Walmart had its best Black Friday ever, according to The Sacramento Bee.
Walmart’s Black Friday plan included three events this year at 8 p.m., 10 p.m. and 5 a.m. During the high traffic period from 8 p.m. through midnight, Walmart processed nearly 10 million register transactions and almost 5,000 items per second.
But what happened to the protests that were supposed to happen yesterday, that was supposed to include Walmart employees? The protests were arranged in conjunction with United Food and Commercial Worker’s Union, as an effort to bring attention to the number of employees making less than $10 per hour, as well as the issue of affordability of health care benefits and workers being given more schedules short of full-time.
The Bee quotes a Walmart spokesperson:
In response to the UFCW’s planned protests, Simon added, “Only 26 protests occurred at stores last night and many of them did not include any Walmart associates.” In addition, the company did not experience the walk-offs that were promised by the UFCW. “We estimate that less than 50 associates participated in the protest nationwide. In fact, this year, roughly the same number of associates missed their scheduled shift as last year,” Simon said.
One employee of a Los Angeles-area Walmart explains the ways in which Walmart’s policies negatively impact his life, and how it only seems to get worse. CNN Money quotes 28 year-old Dan Hindman:
Hindman, who says he makes $9.80 an hour and works a varied schedule, says he is speaking out because “How they treat us isn’t fair.” Next year, he says that his insurance premiums, about $106 every two weeks, will increase by more than one-third. At the same time, Wal-Mart is cutting back its contributions.
“I can’t spend Christmas with my four-year-old son. Now it’s Thanksgiving. I thought when I was hired that there was a future with Wal-Mart,” he says. “The community needs to know what is going on. Wal-Mart is part of the community.”
Even so, Hindman says his hours for next week already have been cut back significantly, which he believes is retaliation for speaking out.

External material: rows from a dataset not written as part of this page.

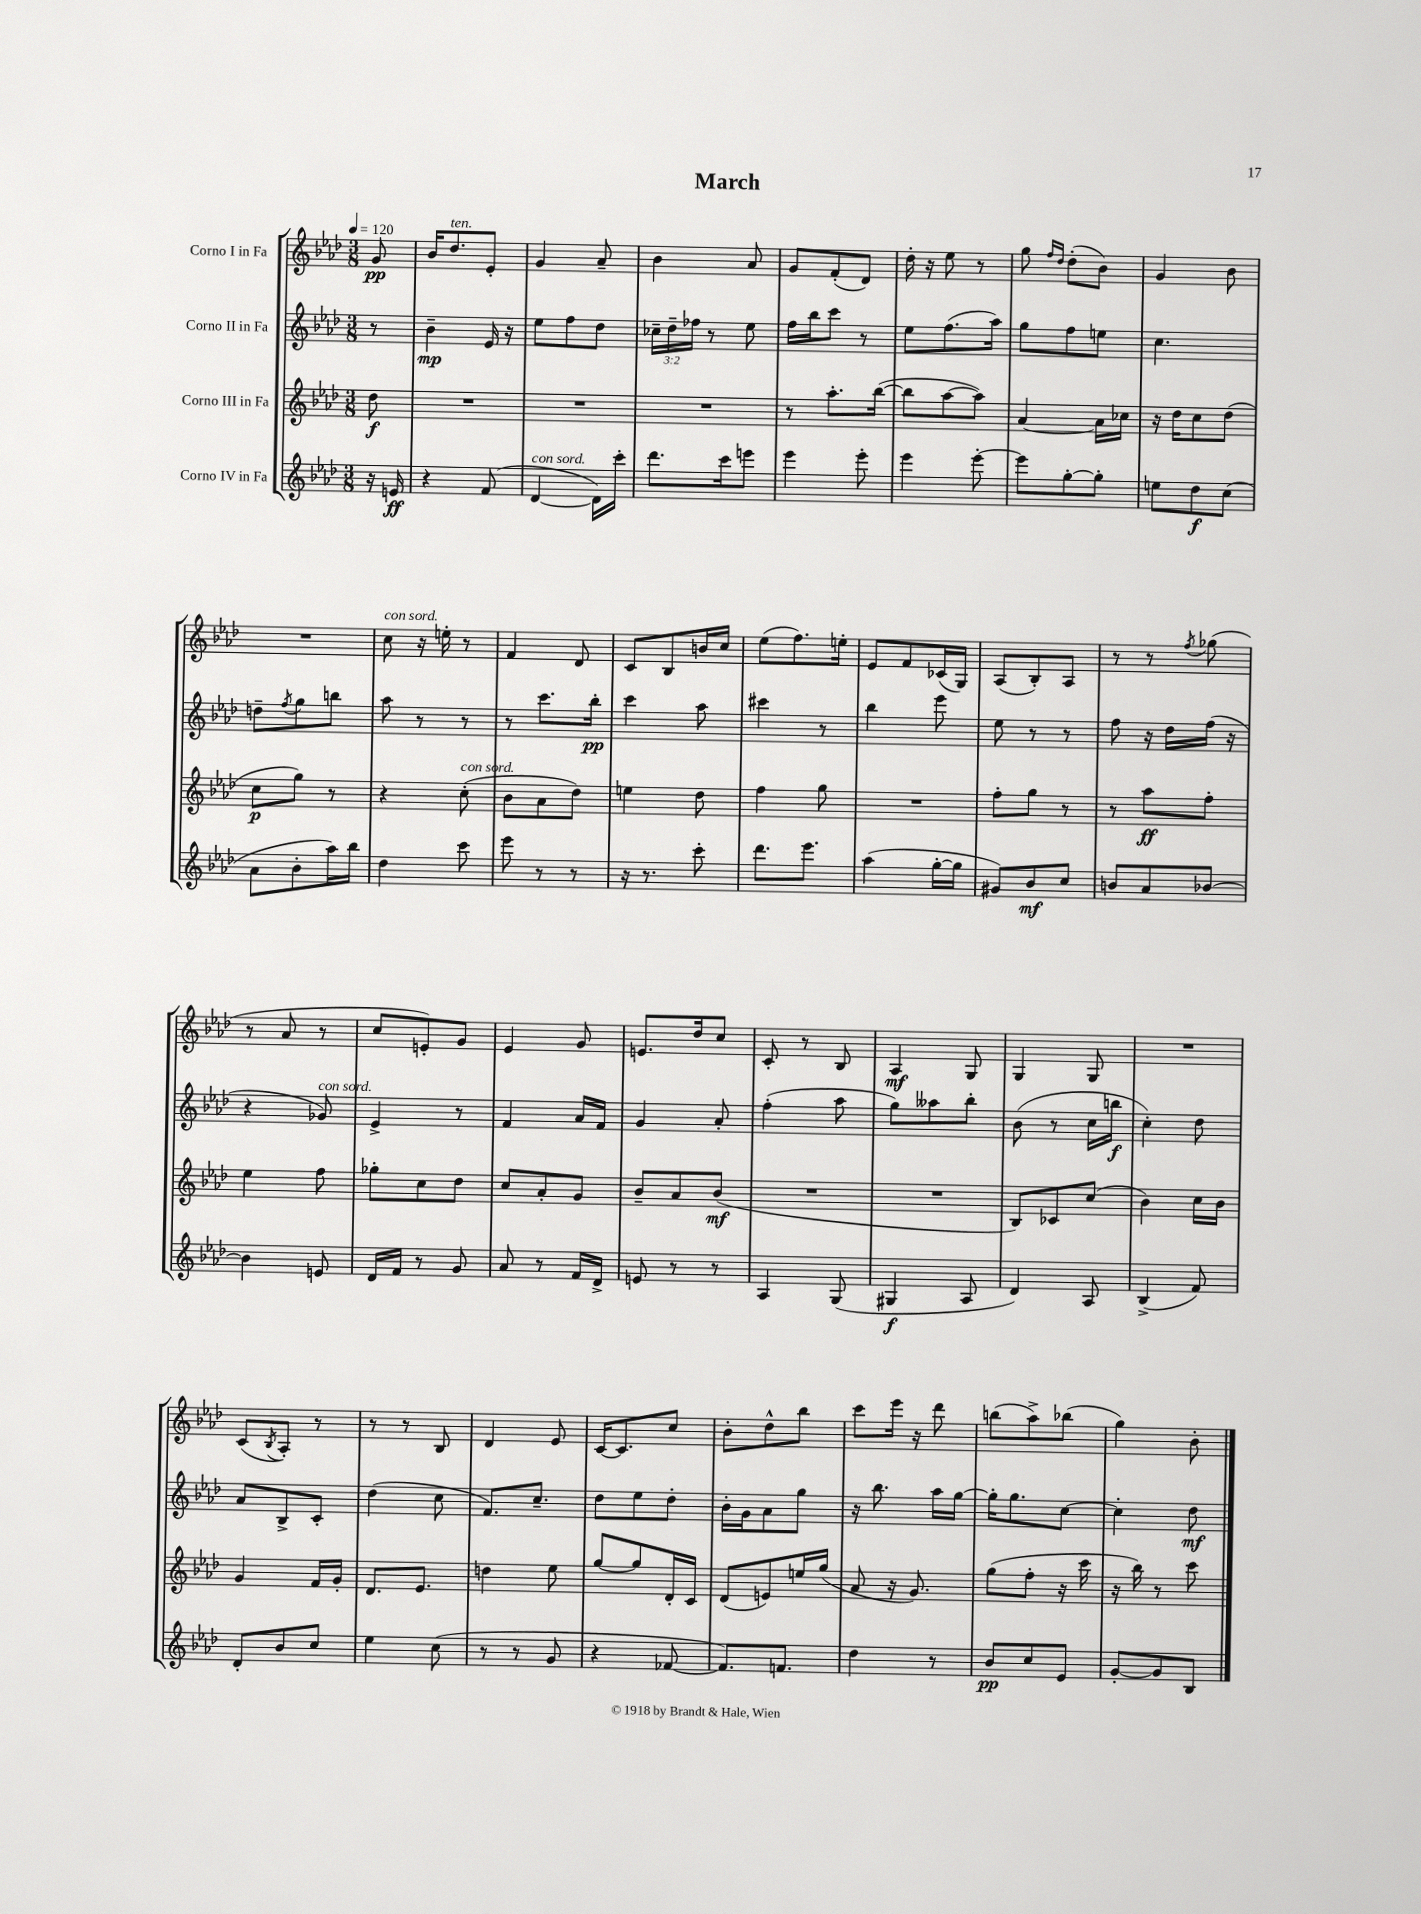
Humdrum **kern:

**kern	**kern	**kern	**kern
*staff4	*staff3	*staff2	*staff1
*clefG2	*clefG2	*clefG2	*clefG2
*k[b-e-a-d-]	*k[b-e-a-d-]	*k[b-e-a-d-]	*k[b-e-a-d-]
*M3/8	*M3/8	*M3/8	*M3/8
*MM120	*MM120	*MM120	*MM120
16r	8dd-\	8r	8g/
16e/	.	.	.
=	=	=	=
4r	4.r	4b-~\	16b-/LK
.	.	.	8.dd-/
(8f/	.	16e-/	8e-'/J
.	.	16r	.
=	=	=	=
[4d-/	4.r	8ee-\L	4g/
.	.	8ff\	.
16d-\]LL)	.	8dd-\J	8a-~/
16ccc'\JJ	.	.	.
=	=	=	=
8.ddd-\L	4.r	24cc-~\LL	4b-\
.	.	24dd-~\	.
.	.	24ff-\JJ	.
.	.	8r	.
16ccc\k	.	.	.
8eee\J	.	8ee-\	8a-/
=	=	=	=
4eee-\	8r	16ff\LL	8g/L
.	.	16bb-\J	.
.	8.aa-'\L	8ccc\J	(8f'/
8eee-'\	.	8r	8d-/J)
.	([16bb-\Jk	.	.
=	=	=	=
4eee-\	8bb-\]L	8ee-\L	16dd-'\
.	.	.	16r
.	[8aa-\	(8.ff\	8ee-\
[8eee-'\	8aa-\]J)	.	8r
.	.	16aa-\Jk)	.
=	=	=	=
8eee-\]L	[4a-/	8gg\L	8gg\
.	.	.	16qqff/LL
.	.	.	16qqdd-/JJ
[8gg'\	.	8ff\	(8dd-'\L
8gg'\]J	16a-\]LL	8ee\J	8b-\J)
.	16cc-\JJ	.	.
=	=	=	=
8ee\L	16r	4.cc\	4g/
.	16dd-\LK	.	.
8dd-\	8cc\	.	.
(8cc\J	(8dd-\J	.	8b-\
=	=	=	=
8a-\L	8cc\L	8dd~\L	4.r
.	.	8qff/	.
8b-'\	8gg\J)	8gg\	.
16aa-\L)	8r	8bb\J	.
16bb-\JJ	.	.	.
=	=	=	=
4dd-\	4r	8aa-\	8cc\
.	.	8r	16r
.	.	.	16ee'\
8ccc\	(8cc'\	8r	8r
=	=	=	=
8eee-\	8b-\L	8r	4f/
8r	8a-\	8.ccc\L	.
8r	8dd-\J)	.	8d-/
.	.	16bb-'\Jk	.
=	=	=	=
16r	4ee\	4ccc\	8c/L
8.r	.	.	.
.	.	.	8B-/
8ccc'\	8dd-\	8aa-\	16b/L
.	.	.	16cc/JJ
=	=	=	=
8.ddd-\L	4ff\	4ccc#\	(8ee-\L
.	.	.	8.ff\)
8.eee-\J	.	.	.
.	8gg\	8r	.
.	.	.	16ee'\Jk
=	=	=	=
(4aa-\	4.r	4bb-\	8e-/L
.	.	.	8f/
[16gg'\LL	.	8eee-\	(16c-/L
16gg\]JJ	.	.	16G/JJ)
=	=	=	=
8g#/L)	8ff'\L	8ee-\	(8A-/L
8b-/	8gg\J	8r	8B-'/)
8cc/J	8r	8r	8A-/J
=	=	=	=
8b/L	8r	8ff\	8r
8a-/	8aa-\L	16r	8r
.	.	16dd-\LL	.
.	.	.	8qff/
[8b-/J	8ff'\J	(16ff\JJ	(8gg-\
.	.	16r	.
=	=	=	=
4b-\]	4ee-\	4r	8r
.	.	.	8a-/
8e/	8ff\	8g-/)	8r
=	=	=	=
16d-/LL	8gg-'\L	4e-^/	8cc/L
16f/JJ	.	.	.
8r	8cc\	.	8e'/)
8g/	8dd-\J	8r	8g/J
=	=	=	=
8a-/	8cc/L	4f/	4e-/
8r	8a-'/	.	.
16f/LL	8g/J	16a-/LL	8g/
16d-^/JJ	.	16f/JJ	.
=	=	=	=
8e/	8b-~/L	4g/	8.e/L
8r	8a-/	.	.
.	.	.	16dd-/k
8r	(8b-/J	8a-'/	8cc/J
=	=	=	=
4A-/	4.r	(4ff'\	8c'/
.	.	.	8r
(8G/	.	8aa-\	8B-/
=	=	=	=
4G#/	4.r	8gg\L)	4A-/
.	.	8aa--\	.
8A-/	.	8bb-'\J	8G/
=	=	=	=
4d-/)	8B-/L)	(8b-\	4G/
.	8c-/	8r	.
8A-/	(8cc/J	16cc\LL	8G/
.	.	16bb\JJ	.
=	=	=	=
(4B-^/	4b-\)	4cc'\)	4.r
8f/)	16cc\LL	8dd-\	.
.	16b-\JJ	.	.
=	=	=	=
8d-'/L	4g/	8a-/L	(8c/L
.	.	.	8qB-/
8b-/	.	8B-^/	8A-'/J)
8cc/J	16f/LL	8c'/J	8r
.	16g'/JJ	.	.
=	=	=	=
4ee-\	8.d-/L	(4dd-\	8r
.	.	.	8r
.	8.e-/J	.	.
(8cc\	.	8cc\	8B-/
=	=	=	=
8r	4dd\	8.f/L)	4d-/
8r	.	.	.
.	.	8.cc~/J	.
8g/	8ee-\	.	8e-/
=	=	=	=
4r	[8gg/L	8dd-\L	[16c/LK
.	.	.	8.c/]
.	8gg/]	8ee-\	.
[8f-/	16d-'/L	8dd-'\J	8cc/J
.	16c/JJ	.	.
=	=	=	=
8.f-/]L)	(8d-/L	16b-'\LL	8b-'\L
.	.	16g\J	.
.	8e/)	8a-\	8dd-^^\
8.f/J	.	.	.
.	16ee/L	8gg\J	8bb-\J
.	(16gg/JJ	.	.
=	=	=	=
4dd-\	8a-/	16r	8ccc\L
.	.	8.bb-\	.
.	16r	.	16eee-\Jk
.	8.g/)	.	16r
8r	.	16aa-\LL	8ddd-\
.	.	[16gg\JJ	.
=	=	=	=
8b-/L	(8gg\L	16gg'\]LK	(8bb\L
.	.	8.gg\	.
8cc/	8ff'\J	.	8aa-^\)
8e-/J	16r	[8cc\J	(8bb-\J
.	16ccc\	.	.
=	=	=	=
[8g'/L	16r	4cc'\]	4gg\)
.	16bb-\)	.	.
8g/]	8r	.	.
8B-/J	8ccc\	8dd-\	8b-'\
==	==	==	==
*-	*-	*-	*-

In that case, a man making $9.80 per hour, working 40 hours per week makes approximately $1500 per month, paying out about $216 per month for insurance. Put into perspective with how much money Walmart made in their best Black Friday ever, it’s not hard to imagine why the Walmart employees and their supporters are deeply troubled and want change.
So what do you think went wrong, and what needs to change so that Walmart can continue to be profitable (and therefore provide all those jobs, which are necessary) while providing a fair living wage for its employees?
Should more of the employees have walked out, risking their jobs, in order to make change?